Through a painstakingly rich and thorough interview process, Mailer has told the story of Gary Gilmore, an ex-con sentenced to death by the state of Utah in 1976. After committing robbery and killing two men, Gilmore became the first man to be executed in the U.S. in decades and set off a firestorm of public interest in a person’s right to his own death. The cast of characters in this desert drama is immense, and the level of detail and internal understanding is breathtaking. After only the first hundred or so pages, I had to verify through a rabbit hole of online researching whether or not this is a fiction or nonfiction work. It is essentially nonfiction, with the understandable fictional adjustment here and there. It is a novelization of a real life story, and it is beautifully done.

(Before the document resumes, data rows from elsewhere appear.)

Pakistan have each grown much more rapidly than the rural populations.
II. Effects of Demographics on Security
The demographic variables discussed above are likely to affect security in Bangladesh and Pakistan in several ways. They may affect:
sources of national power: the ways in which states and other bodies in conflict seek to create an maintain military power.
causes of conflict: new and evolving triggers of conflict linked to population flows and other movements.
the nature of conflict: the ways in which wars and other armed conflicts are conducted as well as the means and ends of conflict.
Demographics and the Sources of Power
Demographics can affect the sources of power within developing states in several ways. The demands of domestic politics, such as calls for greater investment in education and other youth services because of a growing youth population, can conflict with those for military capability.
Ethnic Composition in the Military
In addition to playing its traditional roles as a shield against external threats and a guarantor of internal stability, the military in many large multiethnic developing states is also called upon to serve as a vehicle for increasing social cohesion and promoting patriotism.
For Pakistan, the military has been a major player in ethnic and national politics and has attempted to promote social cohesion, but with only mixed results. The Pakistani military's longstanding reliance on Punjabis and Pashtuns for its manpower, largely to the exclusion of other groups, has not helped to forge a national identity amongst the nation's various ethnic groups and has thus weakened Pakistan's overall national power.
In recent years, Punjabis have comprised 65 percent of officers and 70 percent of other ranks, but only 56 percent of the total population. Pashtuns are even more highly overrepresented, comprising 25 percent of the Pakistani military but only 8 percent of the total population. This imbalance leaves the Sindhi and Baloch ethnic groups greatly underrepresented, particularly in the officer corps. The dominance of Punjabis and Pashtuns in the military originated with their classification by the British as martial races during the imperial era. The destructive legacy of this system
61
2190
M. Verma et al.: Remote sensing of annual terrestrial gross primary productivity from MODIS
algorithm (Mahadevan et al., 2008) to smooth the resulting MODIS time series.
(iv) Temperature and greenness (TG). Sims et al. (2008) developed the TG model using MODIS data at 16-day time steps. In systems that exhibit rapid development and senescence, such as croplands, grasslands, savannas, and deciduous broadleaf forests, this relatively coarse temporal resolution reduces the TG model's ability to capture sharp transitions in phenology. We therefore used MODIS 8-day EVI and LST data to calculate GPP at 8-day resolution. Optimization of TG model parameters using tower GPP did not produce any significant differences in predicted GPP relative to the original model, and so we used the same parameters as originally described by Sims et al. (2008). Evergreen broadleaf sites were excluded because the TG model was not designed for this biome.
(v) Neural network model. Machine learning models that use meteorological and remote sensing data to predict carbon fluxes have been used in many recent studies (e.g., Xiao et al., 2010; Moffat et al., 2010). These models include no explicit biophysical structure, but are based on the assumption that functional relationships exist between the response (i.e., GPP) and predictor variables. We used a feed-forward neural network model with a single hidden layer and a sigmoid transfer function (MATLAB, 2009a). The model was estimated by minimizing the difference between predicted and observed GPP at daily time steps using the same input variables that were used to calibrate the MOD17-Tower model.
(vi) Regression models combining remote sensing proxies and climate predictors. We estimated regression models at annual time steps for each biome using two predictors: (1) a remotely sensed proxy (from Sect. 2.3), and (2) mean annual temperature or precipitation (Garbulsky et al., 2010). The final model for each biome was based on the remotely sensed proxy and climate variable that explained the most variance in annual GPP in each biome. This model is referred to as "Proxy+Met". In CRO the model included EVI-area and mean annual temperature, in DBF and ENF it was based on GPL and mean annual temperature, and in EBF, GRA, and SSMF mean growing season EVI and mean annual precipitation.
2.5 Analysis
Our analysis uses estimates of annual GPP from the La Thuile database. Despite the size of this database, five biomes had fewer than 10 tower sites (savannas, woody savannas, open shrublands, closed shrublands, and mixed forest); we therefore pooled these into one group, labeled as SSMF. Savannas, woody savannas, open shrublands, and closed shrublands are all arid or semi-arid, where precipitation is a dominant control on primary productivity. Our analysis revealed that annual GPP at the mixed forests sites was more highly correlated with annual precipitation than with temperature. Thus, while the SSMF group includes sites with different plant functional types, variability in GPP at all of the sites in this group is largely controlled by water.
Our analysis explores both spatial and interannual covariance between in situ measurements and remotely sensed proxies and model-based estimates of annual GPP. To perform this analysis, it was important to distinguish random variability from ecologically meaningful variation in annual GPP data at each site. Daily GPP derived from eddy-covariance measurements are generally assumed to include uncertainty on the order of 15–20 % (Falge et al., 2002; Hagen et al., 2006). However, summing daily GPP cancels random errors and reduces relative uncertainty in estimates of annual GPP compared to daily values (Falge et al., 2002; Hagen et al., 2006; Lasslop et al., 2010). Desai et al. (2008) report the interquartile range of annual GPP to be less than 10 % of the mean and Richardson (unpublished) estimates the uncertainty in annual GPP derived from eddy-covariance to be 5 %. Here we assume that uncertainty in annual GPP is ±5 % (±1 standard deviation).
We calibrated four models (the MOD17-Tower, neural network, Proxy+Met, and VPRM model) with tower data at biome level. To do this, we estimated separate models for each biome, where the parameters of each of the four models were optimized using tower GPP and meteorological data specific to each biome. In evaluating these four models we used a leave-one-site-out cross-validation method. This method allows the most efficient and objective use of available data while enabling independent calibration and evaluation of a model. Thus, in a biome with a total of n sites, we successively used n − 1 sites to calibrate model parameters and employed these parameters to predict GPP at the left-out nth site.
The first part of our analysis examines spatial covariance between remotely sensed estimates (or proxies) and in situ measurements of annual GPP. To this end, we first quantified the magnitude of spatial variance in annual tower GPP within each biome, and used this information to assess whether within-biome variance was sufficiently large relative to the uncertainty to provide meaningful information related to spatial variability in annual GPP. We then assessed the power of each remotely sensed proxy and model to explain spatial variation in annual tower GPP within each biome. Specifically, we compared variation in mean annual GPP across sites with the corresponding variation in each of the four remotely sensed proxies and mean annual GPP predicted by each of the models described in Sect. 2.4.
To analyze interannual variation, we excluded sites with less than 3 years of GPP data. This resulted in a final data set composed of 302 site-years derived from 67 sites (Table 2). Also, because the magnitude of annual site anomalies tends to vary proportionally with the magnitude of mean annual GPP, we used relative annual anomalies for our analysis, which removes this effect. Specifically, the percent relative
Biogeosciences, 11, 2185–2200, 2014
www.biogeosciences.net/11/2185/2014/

But, man, it was painful to read.
Surfacing from small town 1970’s Utah, I feel the need to wipe the dust from my skin and take great gulps of free, expansive air. This is a hard story to live in. It touches on some deeply disturbing philosophical questions — do all humans have the same right to life? What is love capable of making us do — and is that really love? Are there evil forces at work in the world? Is a person to blame for the scars a flawed system has inflicted? It would be easier to just wash our hands of this discomfort and walk away, but Gilmore did not let the world do so in 1976, and the book certainly does not let us today. I was stared down by turmoil during the whole reading experience, with a glare as clear and unsettling as Gilmore’s through the bars of his cell.